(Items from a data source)
┏━━

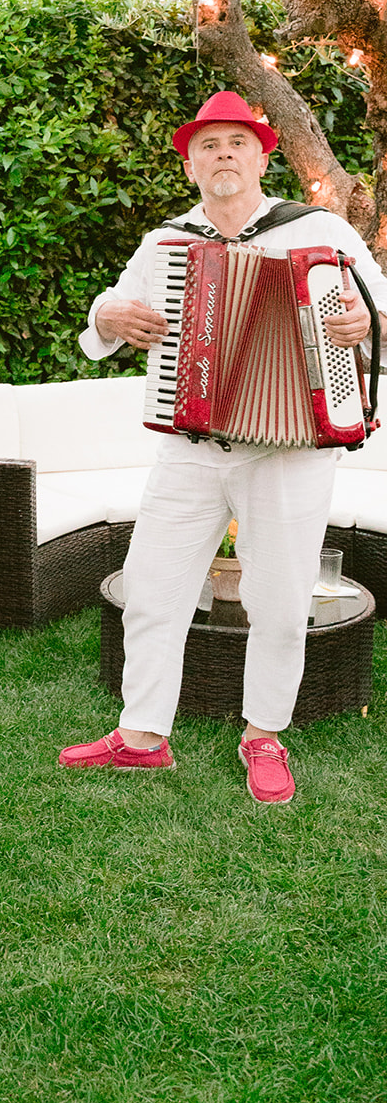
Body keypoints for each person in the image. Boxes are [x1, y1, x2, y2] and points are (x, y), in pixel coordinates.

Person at [60, 91, 387, 803]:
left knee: (277, 600)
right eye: (208, 146)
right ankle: (142, 735)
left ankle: (263, 734)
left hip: (292, 451)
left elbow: (380, 309)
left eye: (238, 142)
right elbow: (106, 320)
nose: (223, 155)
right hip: (191, 447)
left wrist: (366, 322)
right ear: (190, 165)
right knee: (152, 589)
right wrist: (109, 313)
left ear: (264, 156)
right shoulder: (165, 243)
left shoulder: (321, 231)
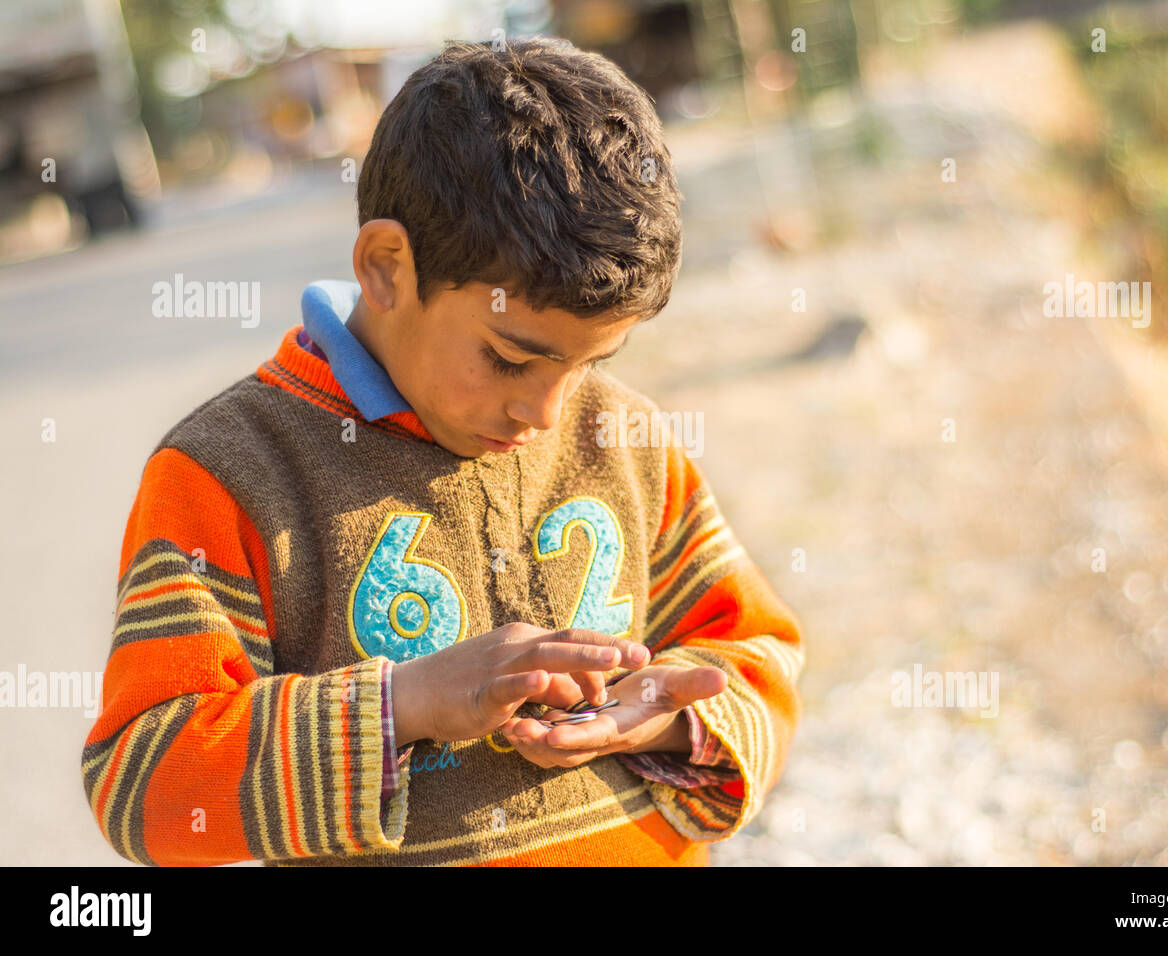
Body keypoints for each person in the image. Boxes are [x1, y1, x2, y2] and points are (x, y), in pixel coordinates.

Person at [82, 36, 804, 866]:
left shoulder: (622, 436)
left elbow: (757, 653)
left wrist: (668, 713)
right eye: (509, 357)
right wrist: (404, 703)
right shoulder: (231, 473)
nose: (545, 410)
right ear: (388, 266)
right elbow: (144, 787)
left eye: (588, 364)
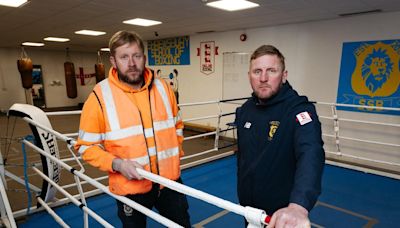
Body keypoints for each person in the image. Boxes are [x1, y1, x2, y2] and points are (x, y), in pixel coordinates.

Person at [75, 30, 190, 228]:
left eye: (136, 56)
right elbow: (86, 147)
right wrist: (118, 164)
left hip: (170, 182)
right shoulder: (99, 97)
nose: (131, 63)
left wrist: (175, 155)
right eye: (124, 57)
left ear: (144, 57)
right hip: (130, 188)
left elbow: (177, 126)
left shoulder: (163, 88)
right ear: (113, 60)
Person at [235, 45, 325, 227]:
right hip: (249, 211)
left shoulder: (298, 110)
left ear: (284, 75)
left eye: (271, 71)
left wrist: (298, 206)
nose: (263, 78)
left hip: (282, 216)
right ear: (249, 76)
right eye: (257, 71)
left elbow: (311, 154)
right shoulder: (245, 110)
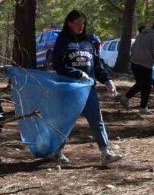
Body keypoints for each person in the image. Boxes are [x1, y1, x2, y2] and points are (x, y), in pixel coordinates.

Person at [51, 9, 123, 166]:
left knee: (97, 119)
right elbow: (58, 64)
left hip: (88, 89)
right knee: (66, 120)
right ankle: (57, 151)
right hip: (69, 89)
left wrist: (107, 81)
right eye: (78, 23)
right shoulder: (63, 41)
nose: (81, 26)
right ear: (69, 23)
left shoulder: (88, 41)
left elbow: (97, 65)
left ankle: (105, 152)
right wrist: (76, 73)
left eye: (83, 23)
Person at [120, 19, 154, 114]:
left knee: (141, 84)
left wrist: (133, 59)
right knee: (146, 85)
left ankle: (127, 99)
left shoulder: (142, 34)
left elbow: (134, 47)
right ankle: (141, 107)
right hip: (144, 64)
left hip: (135, 63)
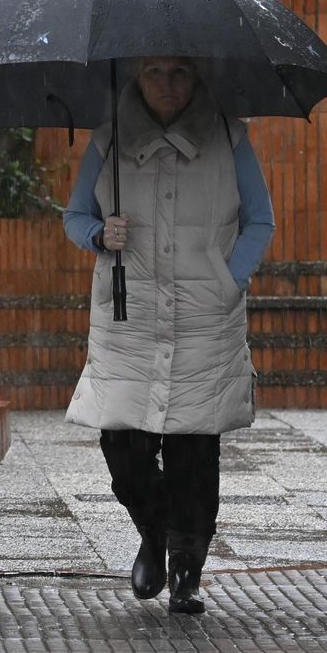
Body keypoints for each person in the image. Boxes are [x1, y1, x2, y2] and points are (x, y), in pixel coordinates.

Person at [62, 56, 275, 615]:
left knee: (193, 450)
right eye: (154, 72)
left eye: (180, 72)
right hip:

┗━━

Task goal
Repeat the lines exactly as they stand, from the opening line of the data through the line with "right knee: (152, 589)". Pictures stay out of the copy.

Exercise solution
Body keypoints for each person in the image. Boxes are [x1, y1, x2, y2] and points are (x, y), in pixel coordinates.

Person at [60, 91, 387, 803]:
left knee: (277, 600)
right eye: (208, 146)
right ankle: (142, 735)
left ankle: (263, 734)
left hip: (292, 451)
left elbow: (380, 309)
left eye: (238, 142)
right elbow: (106, 320)
nose: (223, 155)
right hip: (191, 447)
left wrist: (366, 322)
right ear: (190, 165)
right knee: (152, 589)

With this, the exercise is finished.